How is the SAT Scored?

Multiple-choice questions: You receive one point for each question answered correctly. For each question that you attempt but answer incorrectly, 1/4 point is subtracted from the total number of correct answers. No points are added or subtracted for unanswered questions. If the final score includes a fraction, the score is rounded to the nearest whole number.

Student-produced response questions in the mathematics section: Each correct answer receives one point. Nothing is subtracted for wrong answers.

The essay will receive a score of 2 to 12. However, a blank essay, essays that are not written on topic, essays written in pen, or essays deemed illegible after several attempts have been made to read them will receive a score of zero.

A statistical process called equating scales your scores for each section from 200 (lowest) to 800 (highest). Scores are equated to adjust for minor differences between test forms. Equating assures you and colleges that a score of 500 on the math section of one form of the test indicates the same ability level as 500 on the math section of another form of the test.

However, contrary to popular belief, achieving a perfect score doesn't mean answering each question correctly. In a recent test administration, you could answer up to four of the questions from the Critical Reading and Writing sections and one of the math questions incorrectly and still receive a perfect score.
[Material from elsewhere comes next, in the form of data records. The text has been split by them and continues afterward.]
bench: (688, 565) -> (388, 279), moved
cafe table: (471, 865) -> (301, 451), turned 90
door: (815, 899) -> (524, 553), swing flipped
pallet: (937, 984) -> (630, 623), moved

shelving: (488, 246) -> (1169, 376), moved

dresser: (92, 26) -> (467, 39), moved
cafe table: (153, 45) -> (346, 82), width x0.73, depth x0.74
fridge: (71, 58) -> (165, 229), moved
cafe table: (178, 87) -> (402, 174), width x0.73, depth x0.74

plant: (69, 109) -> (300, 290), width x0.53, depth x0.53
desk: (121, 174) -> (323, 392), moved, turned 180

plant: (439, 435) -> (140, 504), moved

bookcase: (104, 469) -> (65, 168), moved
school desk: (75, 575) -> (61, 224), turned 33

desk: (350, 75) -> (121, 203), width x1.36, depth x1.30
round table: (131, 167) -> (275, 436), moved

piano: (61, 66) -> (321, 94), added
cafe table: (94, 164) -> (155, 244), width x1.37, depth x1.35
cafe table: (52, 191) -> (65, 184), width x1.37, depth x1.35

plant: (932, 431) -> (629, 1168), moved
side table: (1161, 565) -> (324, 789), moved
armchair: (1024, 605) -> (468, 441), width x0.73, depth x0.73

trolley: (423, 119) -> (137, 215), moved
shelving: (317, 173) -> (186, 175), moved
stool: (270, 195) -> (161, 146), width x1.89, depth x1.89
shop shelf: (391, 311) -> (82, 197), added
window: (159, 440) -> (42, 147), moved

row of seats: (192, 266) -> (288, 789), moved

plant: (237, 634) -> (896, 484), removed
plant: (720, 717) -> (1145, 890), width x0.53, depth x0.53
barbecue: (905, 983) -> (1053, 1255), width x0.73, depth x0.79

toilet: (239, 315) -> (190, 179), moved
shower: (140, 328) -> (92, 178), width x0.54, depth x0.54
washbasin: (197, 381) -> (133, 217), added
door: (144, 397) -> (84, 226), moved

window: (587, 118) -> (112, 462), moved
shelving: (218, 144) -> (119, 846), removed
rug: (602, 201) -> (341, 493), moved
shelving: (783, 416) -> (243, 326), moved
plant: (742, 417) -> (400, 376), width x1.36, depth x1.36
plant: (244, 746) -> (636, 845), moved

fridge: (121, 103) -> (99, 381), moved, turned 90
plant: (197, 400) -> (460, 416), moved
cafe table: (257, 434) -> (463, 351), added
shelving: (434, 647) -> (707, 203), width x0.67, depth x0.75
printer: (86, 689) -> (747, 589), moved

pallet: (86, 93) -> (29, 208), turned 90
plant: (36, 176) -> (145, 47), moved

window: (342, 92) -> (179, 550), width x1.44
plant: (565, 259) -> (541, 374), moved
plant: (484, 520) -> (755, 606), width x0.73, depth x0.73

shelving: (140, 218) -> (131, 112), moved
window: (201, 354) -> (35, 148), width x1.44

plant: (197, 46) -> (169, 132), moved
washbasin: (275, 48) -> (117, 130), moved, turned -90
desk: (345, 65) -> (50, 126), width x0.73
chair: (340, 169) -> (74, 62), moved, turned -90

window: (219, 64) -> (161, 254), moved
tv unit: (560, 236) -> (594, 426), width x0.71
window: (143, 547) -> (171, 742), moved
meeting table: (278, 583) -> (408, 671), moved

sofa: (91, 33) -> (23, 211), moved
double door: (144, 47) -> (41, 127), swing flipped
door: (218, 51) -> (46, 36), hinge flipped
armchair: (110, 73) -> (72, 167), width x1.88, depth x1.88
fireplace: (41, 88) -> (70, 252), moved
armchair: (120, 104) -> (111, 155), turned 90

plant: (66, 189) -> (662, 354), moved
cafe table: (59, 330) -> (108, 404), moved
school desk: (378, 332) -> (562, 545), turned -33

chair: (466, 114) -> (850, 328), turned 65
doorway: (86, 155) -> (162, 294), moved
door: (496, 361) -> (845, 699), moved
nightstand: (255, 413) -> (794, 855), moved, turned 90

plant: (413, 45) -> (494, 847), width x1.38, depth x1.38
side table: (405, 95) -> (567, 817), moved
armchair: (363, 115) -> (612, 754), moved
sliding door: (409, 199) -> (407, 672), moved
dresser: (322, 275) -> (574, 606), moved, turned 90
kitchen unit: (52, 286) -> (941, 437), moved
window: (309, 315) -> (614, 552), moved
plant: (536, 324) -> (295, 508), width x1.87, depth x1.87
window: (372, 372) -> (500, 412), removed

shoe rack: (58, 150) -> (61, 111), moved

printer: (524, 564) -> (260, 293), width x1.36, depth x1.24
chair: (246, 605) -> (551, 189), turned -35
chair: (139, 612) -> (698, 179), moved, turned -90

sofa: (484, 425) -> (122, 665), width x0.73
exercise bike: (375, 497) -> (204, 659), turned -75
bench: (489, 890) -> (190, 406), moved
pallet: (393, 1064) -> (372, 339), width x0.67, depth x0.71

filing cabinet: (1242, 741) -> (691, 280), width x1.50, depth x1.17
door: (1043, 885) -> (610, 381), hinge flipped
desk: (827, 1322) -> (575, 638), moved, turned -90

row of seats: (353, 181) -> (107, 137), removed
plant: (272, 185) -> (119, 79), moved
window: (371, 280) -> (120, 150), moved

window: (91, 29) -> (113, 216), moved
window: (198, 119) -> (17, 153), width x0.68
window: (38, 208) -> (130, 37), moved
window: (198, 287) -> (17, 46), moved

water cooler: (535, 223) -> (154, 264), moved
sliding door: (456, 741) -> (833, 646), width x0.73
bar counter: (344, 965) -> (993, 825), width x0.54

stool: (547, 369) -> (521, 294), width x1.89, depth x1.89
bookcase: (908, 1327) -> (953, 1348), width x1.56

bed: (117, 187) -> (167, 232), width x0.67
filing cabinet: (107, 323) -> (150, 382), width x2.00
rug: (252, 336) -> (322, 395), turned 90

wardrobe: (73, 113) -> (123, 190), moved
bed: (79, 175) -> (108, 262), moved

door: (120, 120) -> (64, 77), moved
But this doesn't mean that thousands of students score 2400. The test is scaled so that no more than an estimated 0.07 percent of the test takers in a given year will end up with a perfect score. That means about seven out of every 10,000 test takers will earn a 2400 on the SAT.

Percentiles

In addition to the scaled score of 200-800 on each of the three sections of the test, you also will receive corresponding SAT percentile scores. The percentile score compares your scores to those scores of other students who took the test. The comparison is given as a number between 1 and 99 and tells what percentage of students earned a score lower than yours. Suppose your percentile is 53. That means you performed better than 53 out of every 100 test-takers in the comparison group.

The national percentile is based on all recently graduated college-bound seniors from across the nation who took the test.

The state percentile is based on all recently graduated college-bound seniors from your state who took the test.

 

 The graph illustrates the distribution of scores:

 

A raw score of 40 on the math section would earn a scaled score of roughly 600. Looking at the graph, one can see that a score of 600

places one ahead of about three quarters of the population.